A Senate hearing on Wednesday highlighted how the discussion around data privacy and government regulation has changed.
Image: Executives from AT&T, Amazon, Google, Apple and Twitter testify about safeguards for consumer data privacy in Washington
Executives from AT&T,, Google, Twitter, Apple and Charter Communications testify before the Senate Commerce, Science and Transportation Committee on safeguards for consumer data privacy in Washington on Sept. 26, 2018.Joshua Roberts / Reuters

For a year, tech companies have been hauled in front of congressional hearings to answer for a variety of scandals.

On Wednesday the dynamic was reversed, as they pushed lawmakers to pass a federal law that would protect them from having to comply with state privacy laws, in particular a strict new law in California.

Executives from Apple, Amazon, AT&T, Google, Twitter and Charter Communications appeared before the Senate Committee on Commerce, Science and Transportation in a hearing that highlighted how the discussion around data privacy and government regulation has changed.

Tech companies and internet service providers that spent years collecting reams of user data and flying under the radar of regulators have recently become a hot topic — and the subject of regulation. California’s data privacy law, which was passed in June, and Europe’s General Data Protection Regulation have pushed tech companies to turn to the federal government for a set of rules that are consistent and possibly more relaxed.

The fact that Silicon Valley is now seeking refuge in Congress wasn’t lost on lawmakers.

“You want something that you can work with, so that you don’t have to navigate 50 different statutory frameworks,” Sen. Brian Schatz, D-Hawaii, told the companies.

The “holy grail” of the companies, Schatz said, seemed to be overriding — or “pre-empting,” in legal terminology — state laws with a federal law. He warned, though, that the companies would have a difficult time getting everything they want, because privacy advocates might block a federal law if it doesn’t go far enough.

“We should make sure we do something meaningful,” he said.

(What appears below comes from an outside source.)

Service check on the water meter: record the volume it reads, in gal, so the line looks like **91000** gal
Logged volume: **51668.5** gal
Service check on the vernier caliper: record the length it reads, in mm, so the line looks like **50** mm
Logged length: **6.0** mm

Under questioning from Sen. Jerry Moran, R-Kan., representatives for the companies said one-by-one that they thought any federal data privacy bill should pre-empt state laws on the same subject.

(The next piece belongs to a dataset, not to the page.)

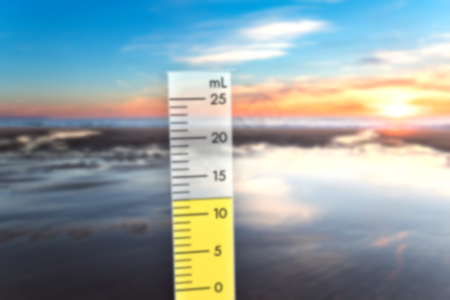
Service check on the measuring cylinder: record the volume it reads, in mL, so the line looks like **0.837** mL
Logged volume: **12** mL
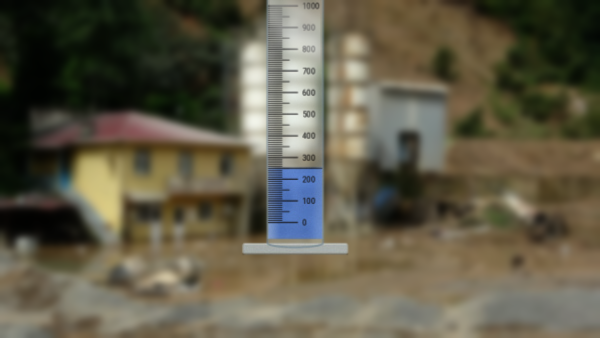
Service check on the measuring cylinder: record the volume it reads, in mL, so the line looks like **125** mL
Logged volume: **250** mL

“There is an increasing risk that we will end up with a patchwork quilt of inconsistent privacy regulations at the federal and state level, which will only serve to confuse consumers and stifle innovation,” wrote Leonard Cali, AT&T’s senior vice president of global public policy, in prepared testimony.

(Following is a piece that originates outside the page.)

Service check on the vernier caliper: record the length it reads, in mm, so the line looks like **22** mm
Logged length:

Andrew DeVore, vice president and associate general counsel at Amazon, also expressed concern that the California law was passed so quickly “there was little opportunity for thoughtful review” and there would be unintended consequences.

Though the California bill does not go into effect until 2020, the law has drawn the ire of a variety of companies and trade groups who have argued it is too broad and vague with its definition of personal data and the rules around the use of such data.

Some of the senators, however, were skeptical that the companies present were working in the best interest of consumers.

Sen. Richard Blumenthal, D-Conn., said the tech companies depend as businesses on access to people’s personal information, and said he wanted to know if the tech companies are sincere in trying to protect consumers in legislation.

“Some of you, let me be very blunt, fought the California law,” he said. “I am really seeking assurance that you will put your money where your mouth is.”

Sen. Catherine Cortez Masto, D-Nev., also questioned whether the core business models of tech companies were inherently at odds with data privacy.

“It's simply not possible for us to trust that your companies will make the changes needed to protect America's well-being and privacy,” Cortez Masto said.

Californians for Consumer Privacy, a group that advocated for that state’s new law, said Congress should follow California’s example as it has in some other regulatory matters such as auto emissions.

“To be clear: We will fight back against any attempts to undermine our state’s ability to provide these fundamental rights to California consumers, and will support further efforts to provide these rights to all Americans,” Alastair Mactaggart, the group’s chairman, said in a statement.

Still, the committee’s chairman, Sen. John Thune, R-S.D., said he saw a consensus forming that Congress should pass some form of data privacy legislation. To gather more feedback, he said the committee would hold another hearing next month with privacy advocates among the witnesses.